- [Problem to solve] Locate each line in the records containing "バスルーム". Copy it.

- [Input records]
━━━━━━━━━━━━━━━━

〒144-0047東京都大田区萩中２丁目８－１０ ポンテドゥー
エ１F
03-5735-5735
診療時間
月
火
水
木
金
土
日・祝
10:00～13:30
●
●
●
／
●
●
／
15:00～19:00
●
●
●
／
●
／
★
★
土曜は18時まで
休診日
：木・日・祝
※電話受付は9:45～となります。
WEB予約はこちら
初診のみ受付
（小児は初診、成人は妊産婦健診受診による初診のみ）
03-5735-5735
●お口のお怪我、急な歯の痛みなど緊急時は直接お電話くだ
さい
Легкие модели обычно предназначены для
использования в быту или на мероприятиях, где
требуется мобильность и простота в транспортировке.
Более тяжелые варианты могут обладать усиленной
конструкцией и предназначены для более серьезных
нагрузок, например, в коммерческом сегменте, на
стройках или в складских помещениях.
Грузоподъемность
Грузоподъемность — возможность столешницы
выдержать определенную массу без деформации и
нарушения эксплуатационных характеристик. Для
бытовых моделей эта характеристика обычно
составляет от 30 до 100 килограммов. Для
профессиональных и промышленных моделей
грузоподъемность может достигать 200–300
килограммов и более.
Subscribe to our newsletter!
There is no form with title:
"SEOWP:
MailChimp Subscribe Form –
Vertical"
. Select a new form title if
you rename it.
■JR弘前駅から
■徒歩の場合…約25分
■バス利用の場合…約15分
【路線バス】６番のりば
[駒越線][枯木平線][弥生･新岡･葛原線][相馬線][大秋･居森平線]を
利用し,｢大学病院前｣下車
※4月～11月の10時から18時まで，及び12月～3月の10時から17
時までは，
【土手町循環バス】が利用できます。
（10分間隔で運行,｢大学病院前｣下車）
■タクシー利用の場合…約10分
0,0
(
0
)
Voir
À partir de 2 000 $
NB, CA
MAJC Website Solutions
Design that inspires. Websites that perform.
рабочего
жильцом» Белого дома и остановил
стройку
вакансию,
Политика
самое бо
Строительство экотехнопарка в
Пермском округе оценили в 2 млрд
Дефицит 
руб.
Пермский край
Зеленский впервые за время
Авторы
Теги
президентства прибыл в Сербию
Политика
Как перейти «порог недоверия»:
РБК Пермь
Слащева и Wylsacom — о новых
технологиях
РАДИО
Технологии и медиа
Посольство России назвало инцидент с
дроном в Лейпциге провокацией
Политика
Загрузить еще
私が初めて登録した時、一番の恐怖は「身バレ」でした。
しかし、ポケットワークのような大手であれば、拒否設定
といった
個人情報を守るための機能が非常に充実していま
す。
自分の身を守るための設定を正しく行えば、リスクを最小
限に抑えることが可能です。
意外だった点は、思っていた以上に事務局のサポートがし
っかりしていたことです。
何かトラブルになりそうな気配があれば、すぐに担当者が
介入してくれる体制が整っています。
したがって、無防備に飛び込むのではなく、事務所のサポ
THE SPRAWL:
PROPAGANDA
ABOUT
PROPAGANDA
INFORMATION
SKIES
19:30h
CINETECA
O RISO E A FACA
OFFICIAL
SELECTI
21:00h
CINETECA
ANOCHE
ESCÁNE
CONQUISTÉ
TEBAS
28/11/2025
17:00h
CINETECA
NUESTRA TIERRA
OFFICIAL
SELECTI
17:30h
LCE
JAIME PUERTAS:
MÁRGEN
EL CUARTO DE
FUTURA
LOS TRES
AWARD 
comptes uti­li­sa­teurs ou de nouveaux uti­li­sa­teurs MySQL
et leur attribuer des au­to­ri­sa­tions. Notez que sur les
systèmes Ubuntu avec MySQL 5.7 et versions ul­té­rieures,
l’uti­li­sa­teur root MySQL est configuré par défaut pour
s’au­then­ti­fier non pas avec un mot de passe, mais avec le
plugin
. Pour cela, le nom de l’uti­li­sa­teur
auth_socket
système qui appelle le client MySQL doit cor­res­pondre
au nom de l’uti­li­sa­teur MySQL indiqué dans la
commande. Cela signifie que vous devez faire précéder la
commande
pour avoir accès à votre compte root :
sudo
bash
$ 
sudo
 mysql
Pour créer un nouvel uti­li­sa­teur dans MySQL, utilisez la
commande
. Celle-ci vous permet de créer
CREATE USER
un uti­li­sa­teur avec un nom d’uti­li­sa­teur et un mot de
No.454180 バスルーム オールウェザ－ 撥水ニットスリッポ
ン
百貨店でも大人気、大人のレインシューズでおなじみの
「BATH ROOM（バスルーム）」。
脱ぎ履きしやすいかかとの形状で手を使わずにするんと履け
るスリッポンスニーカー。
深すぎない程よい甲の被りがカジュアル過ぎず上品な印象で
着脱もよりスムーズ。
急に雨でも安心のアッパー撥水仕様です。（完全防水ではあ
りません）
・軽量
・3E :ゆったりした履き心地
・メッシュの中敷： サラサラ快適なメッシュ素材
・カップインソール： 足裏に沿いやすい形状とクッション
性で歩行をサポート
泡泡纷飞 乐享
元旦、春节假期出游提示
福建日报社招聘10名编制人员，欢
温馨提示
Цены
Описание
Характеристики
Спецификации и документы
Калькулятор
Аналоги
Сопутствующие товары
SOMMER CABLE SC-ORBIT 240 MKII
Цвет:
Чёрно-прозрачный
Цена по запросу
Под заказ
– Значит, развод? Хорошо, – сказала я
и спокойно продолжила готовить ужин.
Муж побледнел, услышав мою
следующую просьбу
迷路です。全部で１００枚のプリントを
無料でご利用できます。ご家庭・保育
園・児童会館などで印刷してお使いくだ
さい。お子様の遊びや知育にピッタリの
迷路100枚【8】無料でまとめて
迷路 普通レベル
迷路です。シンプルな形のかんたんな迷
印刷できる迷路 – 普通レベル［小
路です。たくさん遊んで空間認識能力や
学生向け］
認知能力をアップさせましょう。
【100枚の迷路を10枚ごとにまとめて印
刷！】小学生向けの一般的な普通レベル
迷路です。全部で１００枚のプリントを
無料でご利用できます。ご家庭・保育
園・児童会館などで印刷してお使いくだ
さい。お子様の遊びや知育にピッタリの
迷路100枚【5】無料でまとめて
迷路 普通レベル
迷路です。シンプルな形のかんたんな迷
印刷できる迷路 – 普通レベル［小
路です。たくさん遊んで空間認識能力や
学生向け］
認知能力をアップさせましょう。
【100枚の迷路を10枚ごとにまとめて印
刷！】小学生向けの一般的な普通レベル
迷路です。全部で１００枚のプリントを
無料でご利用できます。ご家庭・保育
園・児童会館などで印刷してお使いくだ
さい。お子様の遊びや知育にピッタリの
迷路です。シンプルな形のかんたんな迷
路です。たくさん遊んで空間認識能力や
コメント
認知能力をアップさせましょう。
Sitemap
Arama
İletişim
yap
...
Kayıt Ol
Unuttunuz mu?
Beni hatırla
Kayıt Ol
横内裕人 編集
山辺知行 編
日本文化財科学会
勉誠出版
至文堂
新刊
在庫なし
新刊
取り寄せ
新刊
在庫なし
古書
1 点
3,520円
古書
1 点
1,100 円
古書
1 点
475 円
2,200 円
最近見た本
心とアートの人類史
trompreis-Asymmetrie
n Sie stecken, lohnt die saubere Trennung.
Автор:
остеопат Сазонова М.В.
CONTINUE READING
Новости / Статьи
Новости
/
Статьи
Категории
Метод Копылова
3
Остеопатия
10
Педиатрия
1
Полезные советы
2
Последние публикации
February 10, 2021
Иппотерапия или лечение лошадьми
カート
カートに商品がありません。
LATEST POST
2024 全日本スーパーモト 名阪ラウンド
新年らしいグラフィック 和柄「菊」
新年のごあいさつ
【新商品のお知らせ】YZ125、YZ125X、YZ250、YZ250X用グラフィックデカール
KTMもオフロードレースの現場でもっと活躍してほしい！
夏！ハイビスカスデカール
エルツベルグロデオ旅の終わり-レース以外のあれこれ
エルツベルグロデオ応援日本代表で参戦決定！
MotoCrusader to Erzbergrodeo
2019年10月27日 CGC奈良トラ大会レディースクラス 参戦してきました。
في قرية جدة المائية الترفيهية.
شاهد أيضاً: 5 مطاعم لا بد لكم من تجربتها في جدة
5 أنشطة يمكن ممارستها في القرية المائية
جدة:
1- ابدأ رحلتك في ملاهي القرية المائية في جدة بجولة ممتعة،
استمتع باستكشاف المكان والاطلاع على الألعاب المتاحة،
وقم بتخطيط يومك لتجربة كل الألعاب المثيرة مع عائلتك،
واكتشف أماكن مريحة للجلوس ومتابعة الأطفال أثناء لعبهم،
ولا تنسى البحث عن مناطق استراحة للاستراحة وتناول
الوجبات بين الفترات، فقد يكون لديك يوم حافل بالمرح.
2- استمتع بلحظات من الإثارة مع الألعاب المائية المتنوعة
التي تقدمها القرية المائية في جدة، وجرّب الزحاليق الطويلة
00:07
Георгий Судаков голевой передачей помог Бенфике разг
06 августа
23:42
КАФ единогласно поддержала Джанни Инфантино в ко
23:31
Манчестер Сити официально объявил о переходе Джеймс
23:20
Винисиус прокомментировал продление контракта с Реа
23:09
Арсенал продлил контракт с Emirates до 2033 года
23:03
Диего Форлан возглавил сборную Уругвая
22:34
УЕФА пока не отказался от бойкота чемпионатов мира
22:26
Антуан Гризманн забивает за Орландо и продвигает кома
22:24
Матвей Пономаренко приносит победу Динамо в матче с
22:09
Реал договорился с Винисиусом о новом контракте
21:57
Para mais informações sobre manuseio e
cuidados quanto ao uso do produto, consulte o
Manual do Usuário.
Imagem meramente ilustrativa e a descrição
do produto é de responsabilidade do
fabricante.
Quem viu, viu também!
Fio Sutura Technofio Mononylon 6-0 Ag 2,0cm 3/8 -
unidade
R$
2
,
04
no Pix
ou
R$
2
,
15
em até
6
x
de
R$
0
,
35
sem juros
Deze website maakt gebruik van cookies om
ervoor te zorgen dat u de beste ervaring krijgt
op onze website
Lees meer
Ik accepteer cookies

━━━━━━━━━━━━━━━━

- [Result of the exercise]
No.454180 バスルーム オールウェザ－ 撥水ニットスリッポ
「BATH ROOM（バスルーム）」。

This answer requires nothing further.